Q: How much are the fees to apply for a license?

A: It varies on state licensure. After selecting the state, further details can be reviewed for the requirements checklist for individual licenses for mortgage loan originators. Details of this can be found on the NMLS website.

Q: What types of background checks are required?

A: Individuals must undergo a criminal background check and a character and fitness check, including a credit check. Further information can be found on the NMLS website.

Q: When must I submit the required background checks?

A: Before applying for state licensure. Further details of background checks will be available on the NMLS website.

Q: Do I need to be sponsored as a Mortgage Loan Originator?

A: Yes. To successfully act as a Mortgage Loan Originator, it must be sponsored by a company. Resources for individuals are available at the NMLS website.

Q: Is NMLS registration also required for Mortgage Brokers and Lenders (companies)?

A: Yes, in addition to individual mortgage loan originators, a mortgage brokerage or mortgage lending company will create a record in the NMLS system. Using this "One Record Concept," NMLS allows for the creation and maintenance of a single record for each company, regardless of the number of jurisdictions in which it is licensed.

This single record may be used to apply for, maintain, renew, or surrender licenses in all jurisdictions participating in NMLS. Companies will also be able to create and maintain a single record for each branch, control person, or mortgage loan originator.

The use of any of these forms is governed by the regulations of the state in which you are seeking licensure, not by NMLS.

Additional information is available at the NMLS website.

Q: Are there any mortgage loan originators who are NOT required to become licensed?

A: Yes. Mortgage loan originators who are employees of a depository institution (a bank that takes deposits) regulated by the FDIC, OCC, Federal Reserve, CFPB, NCUA, or Farm Credit Administration are exempt from the state licensure and testing requirements.  However, they must become registered MLOs through NMLS and receive education commensurate with their involvement in loan origination. Although not specifically required to take NMLS-approved courses, those can certainly satisfy the requirements of the Act.
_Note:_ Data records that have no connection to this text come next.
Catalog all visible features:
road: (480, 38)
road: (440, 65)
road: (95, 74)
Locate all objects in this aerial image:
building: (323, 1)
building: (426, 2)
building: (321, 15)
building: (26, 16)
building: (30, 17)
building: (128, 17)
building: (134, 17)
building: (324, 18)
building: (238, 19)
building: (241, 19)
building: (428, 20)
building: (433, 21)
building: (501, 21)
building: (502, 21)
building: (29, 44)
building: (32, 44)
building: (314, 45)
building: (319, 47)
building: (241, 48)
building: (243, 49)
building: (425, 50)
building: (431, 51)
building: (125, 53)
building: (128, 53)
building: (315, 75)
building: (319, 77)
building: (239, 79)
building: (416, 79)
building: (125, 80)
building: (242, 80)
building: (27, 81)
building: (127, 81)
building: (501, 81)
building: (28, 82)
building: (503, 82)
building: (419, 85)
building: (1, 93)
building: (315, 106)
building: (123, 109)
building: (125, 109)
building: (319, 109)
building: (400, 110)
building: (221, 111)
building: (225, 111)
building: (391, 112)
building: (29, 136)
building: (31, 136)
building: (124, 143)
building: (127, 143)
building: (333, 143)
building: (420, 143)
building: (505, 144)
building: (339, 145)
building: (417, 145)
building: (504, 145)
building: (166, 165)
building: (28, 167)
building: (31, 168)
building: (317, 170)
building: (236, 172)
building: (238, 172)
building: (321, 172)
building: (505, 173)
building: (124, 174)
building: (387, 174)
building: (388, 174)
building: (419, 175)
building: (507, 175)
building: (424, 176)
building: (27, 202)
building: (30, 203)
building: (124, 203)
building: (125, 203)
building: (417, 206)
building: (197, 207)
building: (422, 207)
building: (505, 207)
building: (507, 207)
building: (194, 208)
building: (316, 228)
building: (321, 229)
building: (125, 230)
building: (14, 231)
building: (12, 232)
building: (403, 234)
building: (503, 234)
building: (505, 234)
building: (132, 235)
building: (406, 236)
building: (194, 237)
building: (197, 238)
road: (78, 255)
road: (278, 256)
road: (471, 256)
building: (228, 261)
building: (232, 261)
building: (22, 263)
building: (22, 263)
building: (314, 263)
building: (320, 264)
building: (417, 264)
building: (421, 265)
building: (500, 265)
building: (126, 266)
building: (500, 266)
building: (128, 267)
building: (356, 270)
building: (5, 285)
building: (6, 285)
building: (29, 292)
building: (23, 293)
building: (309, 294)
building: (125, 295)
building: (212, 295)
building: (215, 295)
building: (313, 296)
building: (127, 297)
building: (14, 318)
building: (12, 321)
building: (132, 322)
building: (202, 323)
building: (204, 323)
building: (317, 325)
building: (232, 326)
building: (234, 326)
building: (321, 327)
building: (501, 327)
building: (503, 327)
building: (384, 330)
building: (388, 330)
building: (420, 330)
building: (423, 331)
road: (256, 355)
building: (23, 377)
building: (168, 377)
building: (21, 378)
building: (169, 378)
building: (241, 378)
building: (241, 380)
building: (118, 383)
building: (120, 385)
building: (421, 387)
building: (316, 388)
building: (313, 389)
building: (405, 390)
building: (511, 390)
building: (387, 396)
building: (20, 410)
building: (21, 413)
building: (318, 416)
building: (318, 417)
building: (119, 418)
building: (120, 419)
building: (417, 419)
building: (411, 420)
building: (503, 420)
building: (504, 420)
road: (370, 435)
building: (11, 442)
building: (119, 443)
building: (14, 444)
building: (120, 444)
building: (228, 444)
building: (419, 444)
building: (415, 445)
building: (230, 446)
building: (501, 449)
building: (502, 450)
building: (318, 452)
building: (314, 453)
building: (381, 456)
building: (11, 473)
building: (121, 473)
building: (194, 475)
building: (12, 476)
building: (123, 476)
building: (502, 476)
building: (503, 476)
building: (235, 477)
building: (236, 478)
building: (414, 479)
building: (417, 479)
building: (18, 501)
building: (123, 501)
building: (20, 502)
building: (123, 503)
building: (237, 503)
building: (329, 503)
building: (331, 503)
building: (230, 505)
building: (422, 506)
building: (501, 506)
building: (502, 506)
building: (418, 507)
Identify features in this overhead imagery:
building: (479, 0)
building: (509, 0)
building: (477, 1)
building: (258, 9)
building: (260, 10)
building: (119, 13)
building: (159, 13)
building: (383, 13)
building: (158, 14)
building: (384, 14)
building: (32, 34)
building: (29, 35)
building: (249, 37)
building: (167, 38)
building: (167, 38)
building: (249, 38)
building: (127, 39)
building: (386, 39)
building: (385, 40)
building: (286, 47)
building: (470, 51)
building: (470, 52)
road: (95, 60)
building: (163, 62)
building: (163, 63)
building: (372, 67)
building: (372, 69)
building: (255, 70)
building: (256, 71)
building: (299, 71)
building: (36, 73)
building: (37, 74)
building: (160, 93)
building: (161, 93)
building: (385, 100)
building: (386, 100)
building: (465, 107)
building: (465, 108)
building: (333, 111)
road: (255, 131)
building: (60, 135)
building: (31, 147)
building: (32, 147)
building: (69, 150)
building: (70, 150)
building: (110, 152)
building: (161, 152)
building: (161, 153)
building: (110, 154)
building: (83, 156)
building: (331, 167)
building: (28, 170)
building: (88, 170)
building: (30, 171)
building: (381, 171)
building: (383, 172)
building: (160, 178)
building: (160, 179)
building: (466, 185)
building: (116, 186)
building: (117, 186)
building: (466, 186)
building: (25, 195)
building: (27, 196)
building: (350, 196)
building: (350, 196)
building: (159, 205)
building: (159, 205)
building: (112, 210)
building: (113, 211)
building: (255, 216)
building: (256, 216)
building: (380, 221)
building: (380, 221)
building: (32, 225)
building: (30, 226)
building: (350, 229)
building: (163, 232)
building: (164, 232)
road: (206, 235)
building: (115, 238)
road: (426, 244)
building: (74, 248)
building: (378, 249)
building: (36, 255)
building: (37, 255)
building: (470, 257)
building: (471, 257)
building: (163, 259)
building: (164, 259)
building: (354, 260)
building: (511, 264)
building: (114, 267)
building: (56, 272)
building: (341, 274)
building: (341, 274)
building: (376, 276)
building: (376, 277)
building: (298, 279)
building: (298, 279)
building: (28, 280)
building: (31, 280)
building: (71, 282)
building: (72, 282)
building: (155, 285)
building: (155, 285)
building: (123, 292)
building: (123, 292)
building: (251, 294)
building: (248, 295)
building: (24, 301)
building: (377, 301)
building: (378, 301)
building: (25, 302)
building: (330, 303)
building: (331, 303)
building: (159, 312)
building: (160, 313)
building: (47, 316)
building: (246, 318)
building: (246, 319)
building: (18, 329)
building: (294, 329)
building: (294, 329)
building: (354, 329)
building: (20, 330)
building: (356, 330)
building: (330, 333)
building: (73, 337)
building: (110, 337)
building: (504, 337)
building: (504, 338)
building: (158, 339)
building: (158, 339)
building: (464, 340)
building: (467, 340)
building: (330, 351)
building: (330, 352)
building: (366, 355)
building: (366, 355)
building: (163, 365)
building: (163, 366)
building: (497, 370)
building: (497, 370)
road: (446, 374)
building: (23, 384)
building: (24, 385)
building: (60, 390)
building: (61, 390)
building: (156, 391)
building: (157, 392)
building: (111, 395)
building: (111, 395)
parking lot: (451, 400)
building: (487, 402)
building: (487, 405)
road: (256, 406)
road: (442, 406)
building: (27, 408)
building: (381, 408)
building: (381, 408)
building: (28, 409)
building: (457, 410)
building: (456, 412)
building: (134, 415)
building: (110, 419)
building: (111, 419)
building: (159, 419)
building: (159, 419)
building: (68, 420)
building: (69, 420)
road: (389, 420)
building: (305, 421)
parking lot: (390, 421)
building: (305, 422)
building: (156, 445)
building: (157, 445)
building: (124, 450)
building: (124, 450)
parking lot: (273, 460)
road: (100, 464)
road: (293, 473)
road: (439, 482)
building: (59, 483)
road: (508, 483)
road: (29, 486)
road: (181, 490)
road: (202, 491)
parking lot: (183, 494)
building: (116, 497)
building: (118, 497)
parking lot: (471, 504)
Q: If I work for a depository institution, do I need to take the education courses or examinations required by the SAFE Act?
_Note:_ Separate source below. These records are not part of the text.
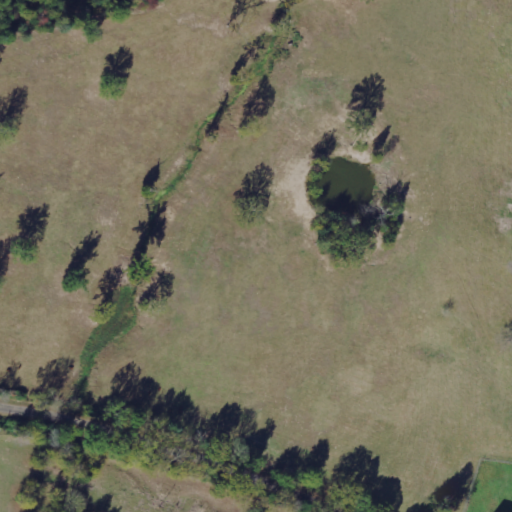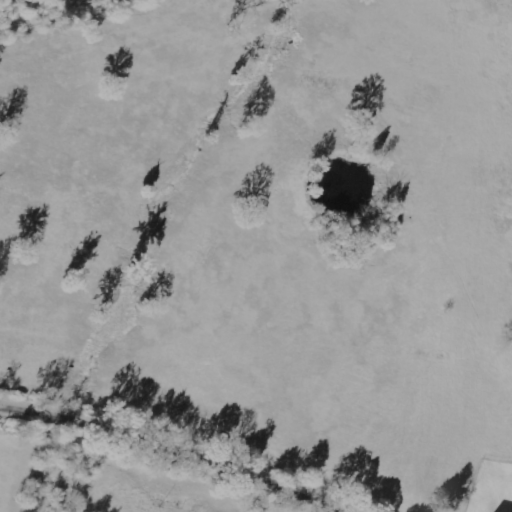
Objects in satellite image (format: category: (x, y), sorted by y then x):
road: (172, 449)
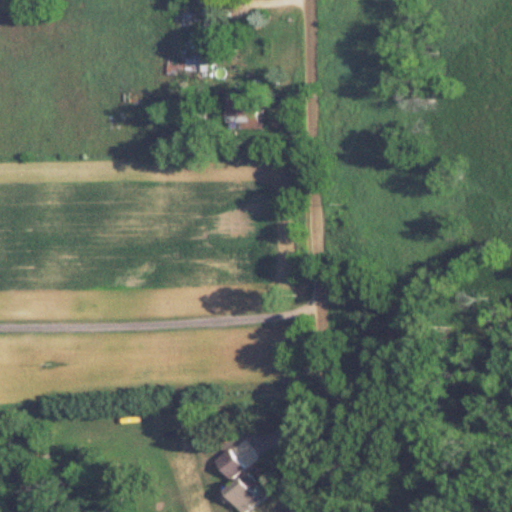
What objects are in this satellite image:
building: (180, 39)
building: (244, 109)
road: (320, 184)
building: (8, 301)
road: (163, 323)
road: (304, 418)
building: (227, 465)
building: (243, 492)
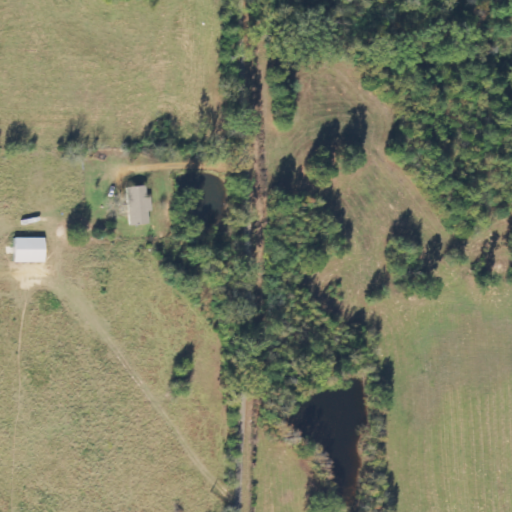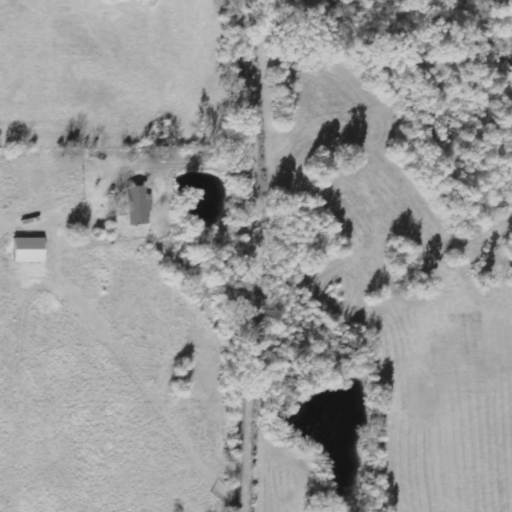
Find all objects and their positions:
building: (136, 206)
building: (26, 250)
road: (260, 256)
A: If you work for an insured depository institution regulated by OCC, FDIC, FED, and NCUA or the Farm Credit Administration, you are not required to take the NMLS Approved pre-license or continuing education courses or examinations.

You still must receive education commensurate with your origination involvement, and the relevant NMLS-approved pre-license and continuing education courses can satisfy this requirement. Additionally, it would be a good idea if you have ever considered changing employment and working for a state-licensed lender or broker.